## EXTRACTED INFORMATION
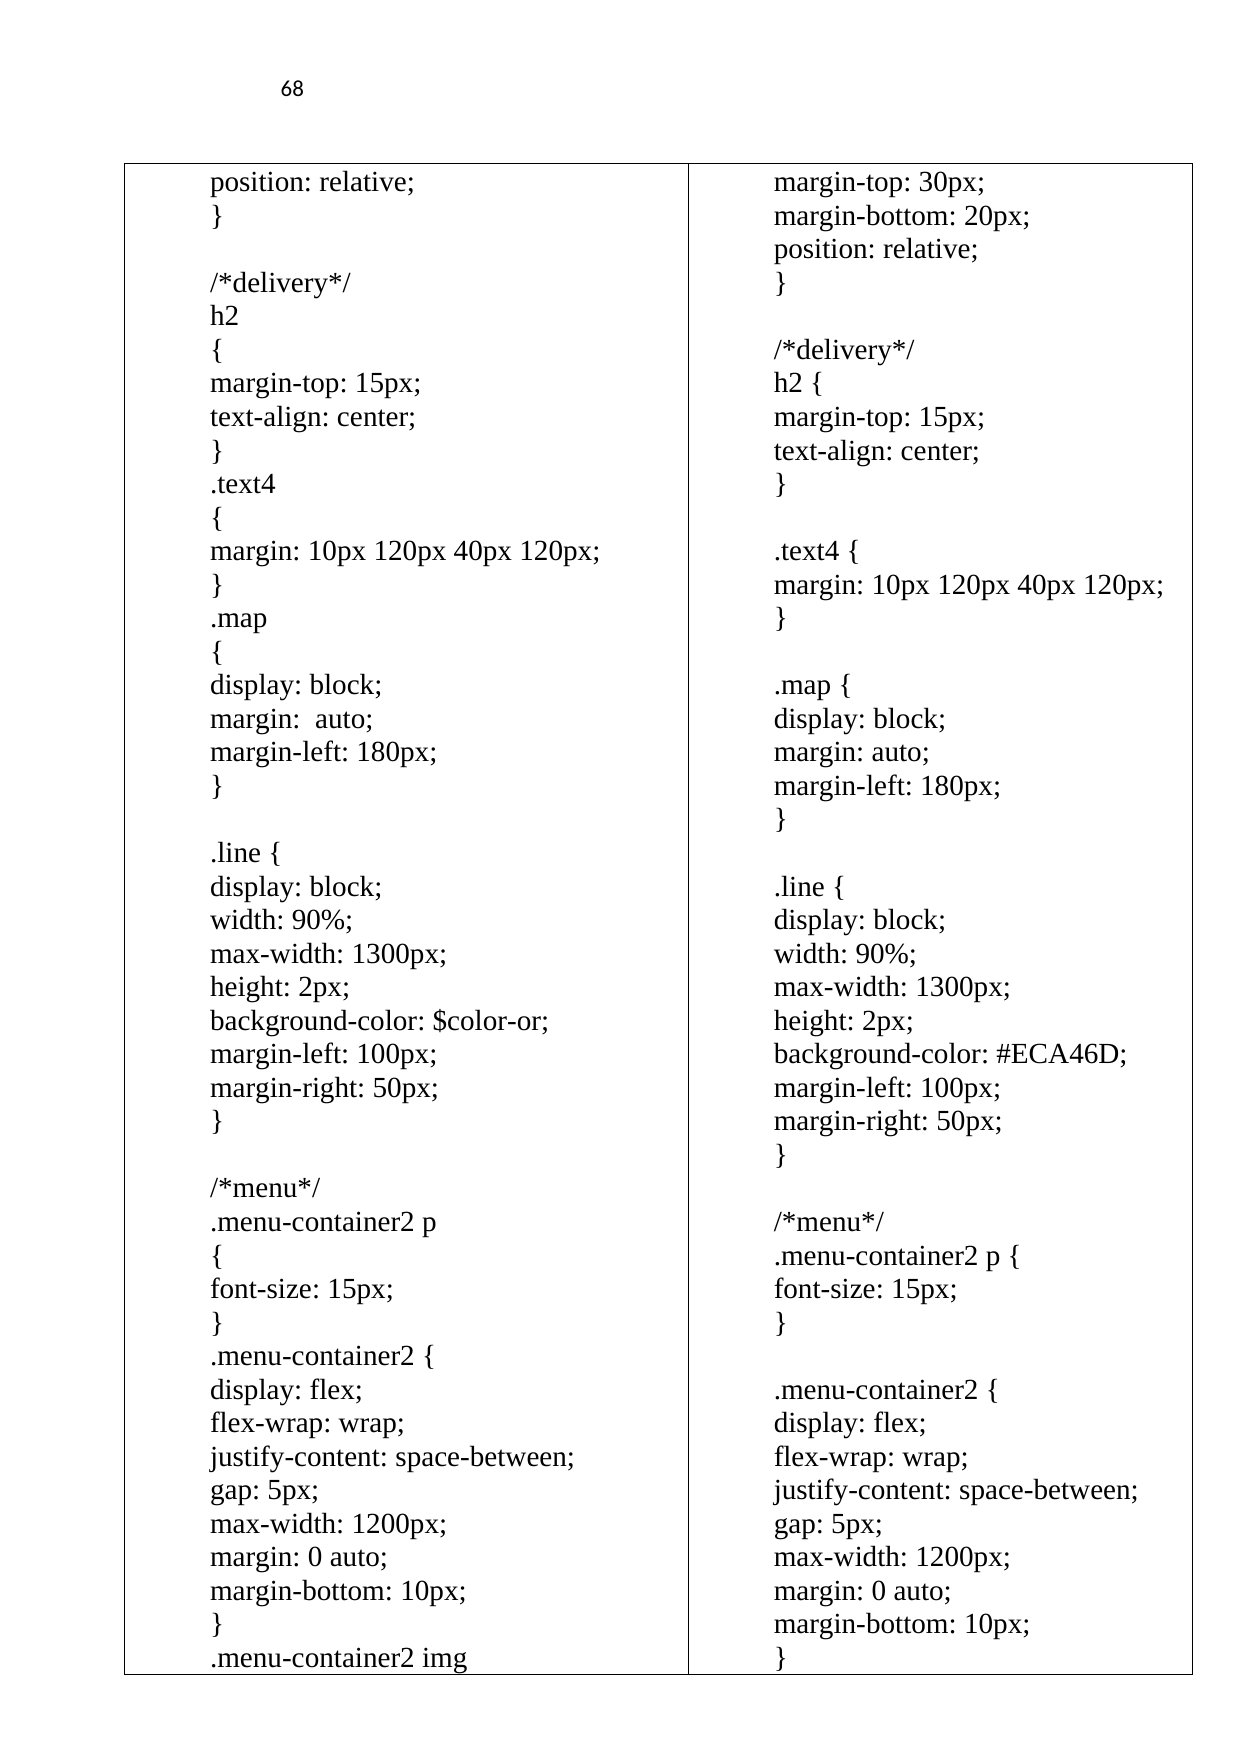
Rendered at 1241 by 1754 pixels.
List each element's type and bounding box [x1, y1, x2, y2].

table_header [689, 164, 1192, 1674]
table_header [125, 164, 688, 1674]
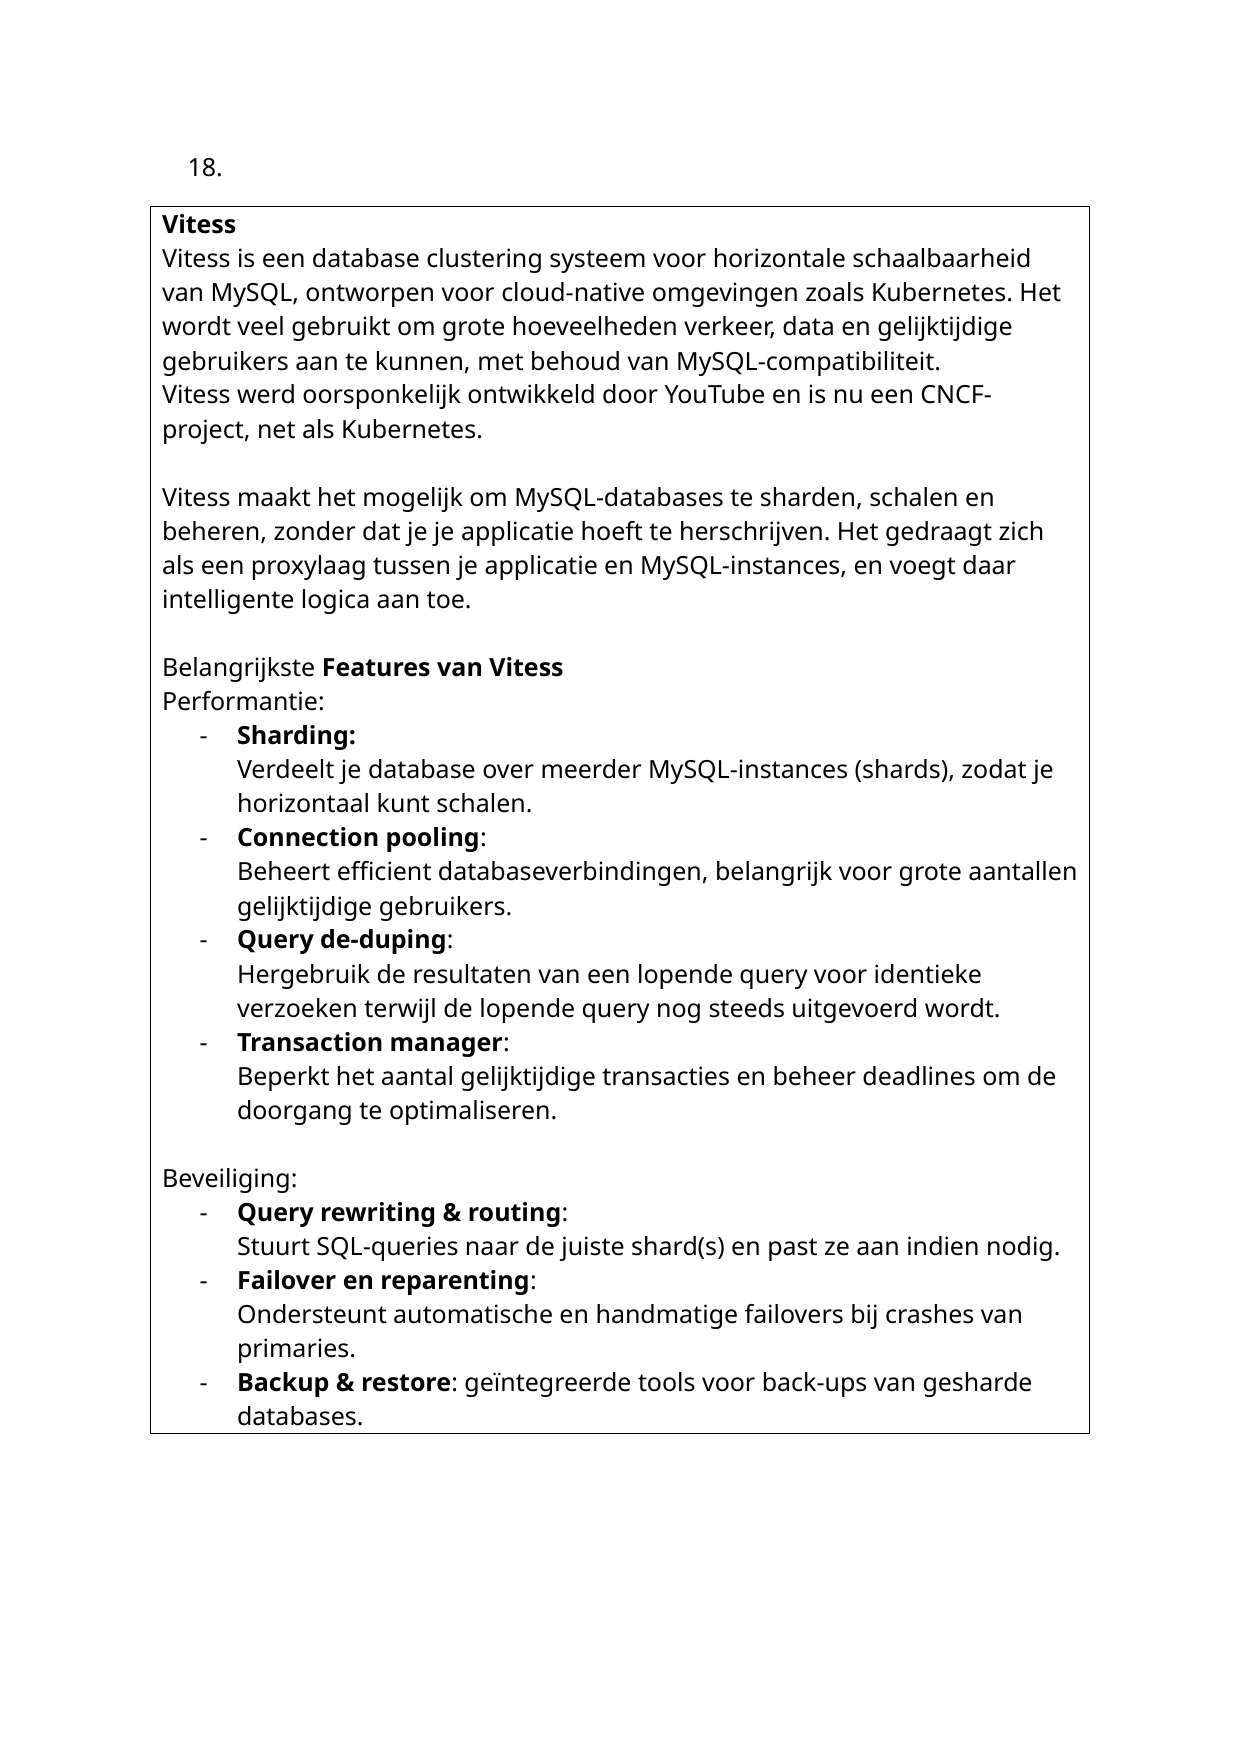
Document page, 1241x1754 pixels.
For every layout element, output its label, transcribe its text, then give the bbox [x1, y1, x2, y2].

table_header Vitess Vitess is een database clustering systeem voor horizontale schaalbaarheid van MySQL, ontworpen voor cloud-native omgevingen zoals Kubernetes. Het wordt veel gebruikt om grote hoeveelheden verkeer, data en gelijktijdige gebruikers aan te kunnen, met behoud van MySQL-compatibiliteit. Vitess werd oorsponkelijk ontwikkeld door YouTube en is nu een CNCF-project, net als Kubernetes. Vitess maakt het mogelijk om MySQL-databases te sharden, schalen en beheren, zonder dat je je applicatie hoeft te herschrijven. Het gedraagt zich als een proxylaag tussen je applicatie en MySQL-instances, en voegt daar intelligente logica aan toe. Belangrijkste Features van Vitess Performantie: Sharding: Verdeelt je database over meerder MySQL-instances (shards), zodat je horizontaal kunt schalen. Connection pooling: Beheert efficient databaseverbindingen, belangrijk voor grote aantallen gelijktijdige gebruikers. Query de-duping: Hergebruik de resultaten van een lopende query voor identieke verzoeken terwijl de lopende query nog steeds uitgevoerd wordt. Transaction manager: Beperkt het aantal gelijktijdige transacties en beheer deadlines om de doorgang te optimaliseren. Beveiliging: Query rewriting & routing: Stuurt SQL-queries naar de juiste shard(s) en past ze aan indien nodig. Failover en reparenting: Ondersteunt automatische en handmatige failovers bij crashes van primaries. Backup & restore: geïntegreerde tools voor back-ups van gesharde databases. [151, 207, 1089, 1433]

--

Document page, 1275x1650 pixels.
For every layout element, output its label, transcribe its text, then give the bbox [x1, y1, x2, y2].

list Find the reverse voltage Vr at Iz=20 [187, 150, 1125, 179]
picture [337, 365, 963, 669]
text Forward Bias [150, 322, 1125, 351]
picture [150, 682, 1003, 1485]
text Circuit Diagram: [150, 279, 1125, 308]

## WHAT THE EXERCISE ASKS
Go through the records and report each line that contains "Document".

## THE ANSWER
Document page, 1241x1754 pixels.
Document page, 1275x1650 pixels.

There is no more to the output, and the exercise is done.